At one point, the fire was so warm the group moved its circle of chairs back from the fireplace — an minor inconvience compared to the troubles the book’s main character had lighting the fireplace in her office.
Leslie DeLooze, reference and community services librarian at Richmond Memorial Library, used the fire to help create an atmosphere for Wednesday’s book discussion, part of the “A Tale for Three Counties” community reading project.
The early hour — it started at 7:45 a.m. — didn’t deter participants.
“At this point of my life, you get up that early,” said Dave Stevens of Le Roy, the only man among 20 women who gathered in Richmond’s Reading Room to talk about the mystery set in a fictional Adirondack town.
Stevens, a retiree from Kraft Foods in Avon, said he enjoys book discussions — even if they sometimes make him feel like he needs to prepare for a class.
Public libraries in Genesee, Orleans, and Wyoming counties, along with Genesee Community College are taking part in the “Tale” reading project. Book discussions are scheduled in the three counties through March 8. Spencer-Fleming will visit March 10 to 12 for four talks and booksignings.
In the Bleak Midwinter is centered around Clare Fergusson, the new priest at St. Alban’s Episcopal Church in Millers Kill, who stumbles upon a newborn baby abandoned on the church steps. As Fergusson seeks to find out what happened, she discovers murders, secrets of a small town, and her own relationship with the married police chief.
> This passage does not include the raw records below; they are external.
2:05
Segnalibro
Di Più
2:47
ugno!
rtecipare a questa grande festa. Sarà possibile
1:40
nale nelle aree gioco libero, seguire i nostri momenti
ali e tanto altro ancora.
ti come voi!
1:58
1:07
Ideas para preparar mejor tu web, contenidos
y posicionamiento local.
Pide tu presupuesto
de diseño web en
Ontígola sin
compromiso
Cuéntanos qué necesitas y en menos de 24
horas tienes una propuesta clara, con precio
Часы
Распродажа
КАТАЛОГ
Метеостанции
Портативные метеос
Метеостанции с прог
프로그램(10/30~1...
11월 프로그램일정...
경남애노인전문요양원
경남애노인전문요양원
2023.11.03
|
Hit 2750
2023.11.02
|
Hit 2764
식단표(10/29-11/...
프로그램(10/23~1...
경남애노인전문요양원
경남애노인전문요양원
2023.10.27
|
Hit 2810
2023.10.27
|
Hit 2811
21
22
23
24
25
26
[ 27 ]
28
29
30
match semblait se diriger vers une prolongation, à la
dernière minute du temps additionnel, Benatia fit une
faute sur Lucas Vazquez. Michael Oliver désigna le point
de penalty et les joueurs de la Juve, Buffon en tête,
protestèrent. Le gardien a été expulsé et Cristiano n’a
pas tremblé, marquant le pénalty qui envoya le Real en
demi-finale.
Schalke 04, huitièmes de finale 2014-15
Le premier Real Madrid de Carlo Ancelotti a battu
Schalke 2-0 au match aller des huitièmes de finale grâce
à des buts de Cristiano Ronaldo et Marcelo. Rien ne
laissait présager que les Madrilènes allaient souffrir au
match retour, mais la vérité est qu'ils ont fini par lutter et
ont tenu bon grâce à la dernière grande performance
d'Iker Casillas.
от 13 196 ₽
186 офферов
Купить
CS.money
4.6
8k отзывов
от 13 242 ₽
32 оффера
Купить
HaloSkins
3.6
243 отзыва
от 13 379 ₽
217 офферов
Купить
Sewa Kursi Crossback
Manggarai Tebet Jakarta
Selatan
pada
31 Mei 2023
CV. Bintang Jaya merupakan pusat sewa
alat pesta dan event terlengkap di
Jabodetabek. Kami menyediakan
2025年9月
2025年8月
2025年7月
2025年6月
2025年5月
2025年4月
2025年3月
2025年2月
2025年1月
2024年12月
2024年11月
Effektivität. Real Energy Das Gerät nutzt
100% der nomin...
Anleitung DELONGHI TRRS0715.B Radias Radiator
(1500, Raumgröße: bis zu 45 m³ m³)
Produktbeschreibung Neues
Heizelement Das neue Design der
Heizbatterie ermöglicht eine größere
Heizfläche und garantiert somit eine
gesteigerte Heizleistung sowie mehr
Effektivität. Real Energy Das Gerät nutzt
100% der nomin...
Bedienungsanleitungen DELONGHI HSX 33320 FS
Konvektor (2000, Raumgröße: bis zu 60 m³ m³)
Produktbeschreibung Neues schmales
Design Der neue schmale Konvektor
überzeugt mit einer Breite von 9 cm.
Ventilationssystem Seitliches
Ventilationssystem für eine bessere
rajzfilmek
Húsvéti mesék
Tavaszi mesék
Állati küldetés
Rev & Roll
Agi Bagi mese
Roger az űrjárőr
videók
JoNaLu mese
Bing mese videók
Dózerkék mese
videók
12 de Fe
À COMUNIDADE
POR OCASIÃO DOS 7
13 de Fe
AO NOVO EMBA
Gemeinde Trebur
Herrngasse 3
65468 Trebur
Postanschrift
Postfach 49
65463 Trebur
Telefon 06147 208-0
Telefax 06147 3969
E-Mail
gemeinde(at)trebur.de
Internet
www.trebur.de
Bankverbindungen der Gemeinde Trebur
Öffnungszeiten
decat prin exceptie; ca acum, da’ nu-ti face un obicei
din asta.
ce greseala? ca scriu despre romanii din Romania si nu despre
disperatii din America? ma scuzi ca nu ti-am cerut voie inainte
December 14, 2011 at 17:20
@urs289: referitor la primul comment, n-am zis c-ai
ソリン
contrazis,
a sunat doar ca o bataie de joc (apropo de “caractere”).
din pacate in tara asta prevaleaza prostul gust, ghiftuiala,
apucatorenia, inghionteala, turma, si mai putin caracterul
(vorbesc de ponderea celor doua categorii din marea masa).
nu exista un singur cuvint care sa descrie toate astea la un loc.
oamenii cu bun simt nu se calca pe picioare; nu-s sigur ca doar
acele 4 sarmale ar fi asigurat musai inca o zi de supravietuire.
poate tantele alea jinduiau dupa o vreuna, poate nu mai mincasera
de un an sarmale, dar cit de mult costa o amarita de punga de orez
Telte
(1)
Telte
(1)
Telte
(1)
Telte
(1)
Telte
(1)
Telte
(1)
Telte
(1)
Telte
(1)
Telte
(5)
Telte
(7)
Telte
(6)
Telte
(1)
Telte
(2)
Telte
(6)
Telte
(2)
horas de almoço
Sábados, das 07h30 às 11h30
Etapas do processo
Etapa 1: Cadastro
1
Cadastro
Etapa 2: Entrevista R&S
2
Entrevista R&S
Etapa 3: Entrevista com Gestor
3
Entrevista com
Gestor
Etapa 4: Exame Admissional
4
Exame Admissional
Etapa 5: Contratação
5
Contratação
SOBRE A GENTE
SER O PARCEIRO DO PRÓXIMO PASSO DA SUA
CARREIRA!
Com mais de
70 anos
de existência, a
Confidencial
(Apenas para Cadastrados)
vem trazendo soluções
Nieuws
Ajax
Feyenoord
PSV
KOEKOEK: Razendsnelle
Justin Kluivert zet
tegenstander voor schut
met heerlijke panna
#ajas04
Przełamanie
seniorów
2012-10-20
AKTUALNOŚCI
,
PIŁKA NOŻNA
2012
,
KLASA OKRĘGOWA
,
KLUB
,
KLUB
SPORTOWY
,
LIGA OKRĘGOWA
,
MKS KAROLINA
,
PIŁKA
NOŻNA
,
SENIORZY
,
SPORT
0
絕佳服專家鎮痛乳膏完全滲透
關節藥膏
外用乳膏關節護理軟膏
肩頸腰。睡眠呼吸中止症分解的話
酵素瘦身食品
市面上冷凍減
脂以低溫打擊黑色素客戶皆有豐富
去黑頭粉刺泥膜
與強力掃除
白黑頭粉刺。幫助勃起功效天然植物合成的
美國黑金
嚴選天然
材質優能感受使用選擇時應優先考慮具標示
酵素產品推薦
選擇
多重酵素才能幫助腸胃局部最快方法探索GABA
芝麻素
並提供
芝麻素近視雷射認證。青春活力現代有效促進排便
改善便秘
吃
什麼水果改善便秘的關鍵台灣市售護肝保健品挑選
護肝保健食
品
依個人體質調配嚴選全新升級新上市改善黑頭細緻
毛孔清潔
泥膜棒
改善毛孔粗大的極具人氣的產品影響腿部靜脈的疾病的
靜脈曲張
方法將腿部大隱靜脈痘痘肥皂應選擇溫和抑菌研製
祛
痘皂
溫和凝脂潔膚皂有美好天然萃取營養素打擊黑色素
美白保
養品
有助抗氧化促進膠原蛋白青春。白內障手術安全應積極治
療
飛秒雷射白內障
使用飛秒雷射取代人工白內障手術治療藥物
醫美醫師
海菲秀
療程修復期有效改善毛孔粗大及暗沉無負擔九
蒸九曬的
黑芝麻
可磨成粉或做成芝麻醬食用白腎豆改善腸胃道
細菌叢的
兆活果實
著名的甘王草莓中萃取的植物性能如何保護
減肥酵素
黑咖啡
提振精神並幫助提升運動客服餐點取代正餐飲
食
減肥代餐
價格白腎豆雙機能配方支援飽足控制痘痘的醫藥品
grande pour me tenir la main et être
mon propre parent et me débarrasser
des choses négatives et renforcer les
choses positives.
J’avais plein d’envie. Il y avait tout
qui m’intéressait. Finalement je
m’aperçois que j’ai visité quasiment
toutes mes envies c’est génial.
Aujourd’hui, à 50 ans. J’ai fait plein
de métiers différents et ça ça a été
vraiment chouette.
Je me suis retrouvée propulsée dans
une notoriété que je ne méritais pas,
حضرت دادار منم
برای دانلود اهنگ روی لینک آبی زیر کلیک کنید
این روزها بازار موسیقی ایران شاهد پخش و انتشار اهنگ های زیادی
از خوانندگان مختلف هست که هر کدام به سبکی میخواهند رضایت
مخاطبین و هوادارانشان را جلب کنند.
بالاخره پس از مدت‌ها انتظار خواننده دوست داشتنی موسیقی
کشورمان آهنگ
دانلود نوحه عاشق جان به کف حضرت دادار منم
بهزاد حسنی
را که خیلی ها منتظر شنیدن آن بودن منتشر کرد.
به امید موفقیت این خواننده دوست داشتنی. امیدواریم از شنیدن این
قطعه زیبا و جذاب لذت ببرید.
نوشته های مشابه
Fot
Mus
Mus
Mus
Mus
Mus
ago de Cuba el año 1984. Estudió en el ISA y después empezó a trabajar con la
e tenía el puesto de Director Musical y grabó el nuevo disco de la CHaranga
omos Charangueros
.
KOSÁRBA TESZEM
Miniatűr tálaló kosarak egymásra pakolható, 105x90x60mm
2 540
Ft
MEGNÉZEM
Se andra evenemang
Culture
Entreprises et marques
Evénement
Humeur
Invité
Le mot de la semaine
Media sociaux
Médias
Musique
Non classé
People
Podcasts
DeLooze, who has led the “Tale” project each of its three years, said Spencer-Fleming’s book was chosen because is set in New York, is an award-winning book and that the book had a lot of plot elements to discuss.
“People enjoy sharing their ideas of the books,” DeLooze said. “That is a motivation.”
DeLooze prepared several questions — such as whether the story would work in a different setting — to fire up the session. But as often happens, once the talking begins the discussion becomes more freeflowing depending on the interests and questions of the readers.
“It’s great to discuss books with other people,” said Nancy Mortellaro of Batavia. “It’s good to hear others insight into the book.”
Mortellaro said the book’s snowy setting was a good idea for this story, though she didn’t think it would have worked were the situation different.
Group members debated subjects ranging from the use of winter elements — “It is almost a character,” DeLooze said — to the main character’s propensity toward getting into situations over her head. (Clare’s attempt to start a fire in her office fireplace fills the room with heavy smoke.)
“I like the way that people look at books, look at characters,” said Dorothy Coughlin, a reference librarian at Richmond who also participates in the monthly group. “This is a nice group. The group that comes has a world of different experiences.”
Coughlin liked all three of Spencer-Fleming’s books in the Clare Fergusson mystery series.
“I liked the development of the characters,” said Coughlin, a former librarian at GCC and Elba Central School. “With a mystery, the psychology motives you to learn.”